We observed a temporal genetic differentiation between samples collected in spring–summer and autumn in Valence and Le Rheu. A pattern of ‘isolation by time’ at a fine temporal scale was also found in these samples. This means that the temporal distribution of genotypes and/or genes is nonrandom and that two M. persicae individuals collected at different periods are more likely to be genetically different than two aphids collected in a short temporal window. Temporal variability in the genetic structure of M. persicae populations also indicates an impoverishment through time of genetic variability: the number of alleles, genotypes, and pairs of loci in linkage equilibrium decreased from spring–summer to autumn in Valence and Le Rheu, whereas some multilocus genotypes increased in frequency. Furthermore, between sample differentiation increased sharply between summer and autumn, suggesting that the genetic compositions of the samples varied in time and that these variations were different between populations.

This result may be explained by the existence of ‘clonal explosions’ that take place within a short period of time as a consequence of stochastic or deterministic factors, as suggested by Wilson et al (2002) to account for population differentiation in M. persicae. Drift and selection can both explain this temporal variation in genetic variability (Wright, 1969). However, in the case of aphid species like M. persicae, the size of the populations during the parthenogenetic phase can be considerable. This reduces the probability of drift and reinforces the hypothesis of selection. Gomez and Carvalho (2000) also observed a temporal variation in the genotypic composition of the cyclically parthenogenetic rotifer, Brachionus plicatilis, during the parthenogenetic phase and also interpreted this phenomenon as clonal selection rather than drift.

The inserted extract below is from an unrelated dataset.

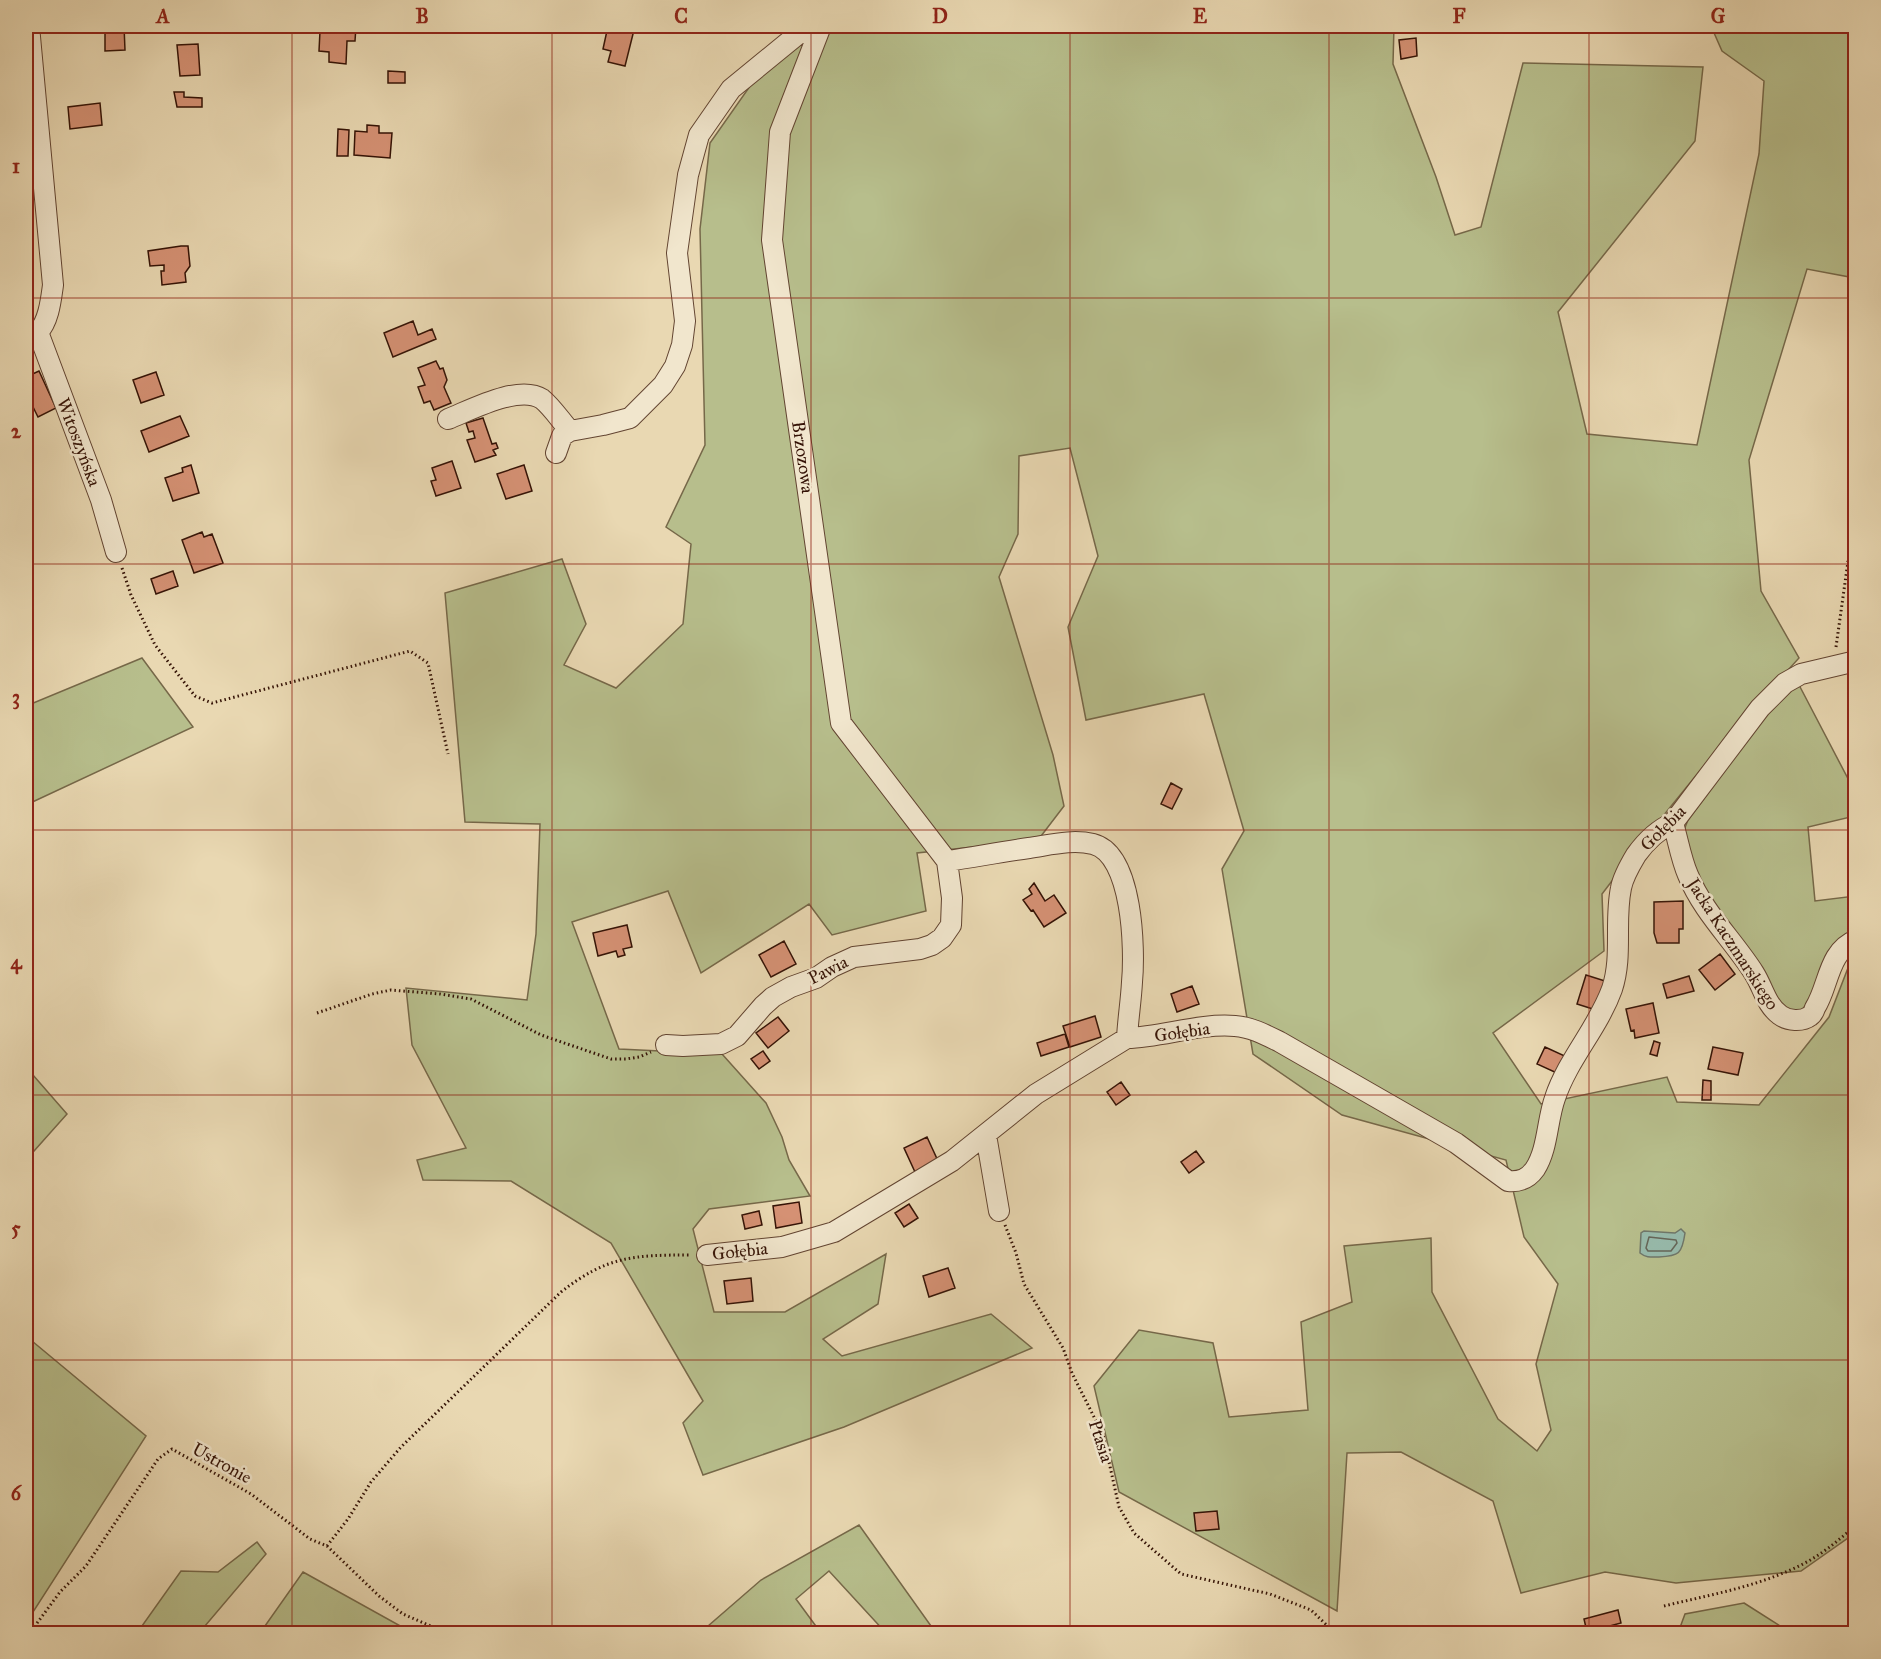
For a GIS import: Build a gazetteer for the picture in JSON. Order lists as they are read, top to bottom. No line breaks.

In this context of selection, agricultural practices, especially insecticide treatments, are likely to act as important selective forces on M. persicae populations. Insecticide resistance alleles are known to be selected in natural populations of this species (Devonshire et al, 1999) in response to various chemical treatments. Cyclic temporal dynamics of selected genotypes depending on cyclic variations in selection have been observed in other insect species like the mosquito Culex pipiens (L.) (Lenormand et al, 1999). Muggleton et al (1996) showed that the frequency of an insecticide resistance mechanism, the overproduction of esterase, in M. persicae in the UK follows cyclic dynamics, probably corresponding to alternating periods of intense selection in summer and counterselection of resistant genotypes in winter (see also Foster et al, 2000,2002).

Conclusion

The results of this microsatellite analysis show that the reproductive mode polymorphism in M. persicae is detectable at the population level. As expected, the major difference between cyclically and obligately parthenogenetic populations concerns genotypic variability, with cyclically parthenogenetic aphids being the most variable. Populations of M. persicae in France may be genetically structured by at least three factors: (1) limited migration that is not sufficient to homogenise the genetic structures of populations on a national scale in obligately parthenogenetic aphids, (2) the geographic distribution of reproductive modes, and probably (3) the effect of strong selection other than climate that causes geographic and temporal genetic differentiation. As asexual reproduction occurs most of the year in M. persicae, strong selective forces together with the absence of genetic recombination may have major effects on the ‘neutral’ population genetic structure: departure from H–W equilibrium, strong linkage disequilibrium, overrepresentation of some clones, local genetic differentiation, and temporal differentiation can all occur as a result of these forces. In the case of insecticide treatments, a combined analysis of microsatellites and insecticide resistance genes would be of great interest to quantify the relative importance of selection and drift on ‘neutral’ genetic variability.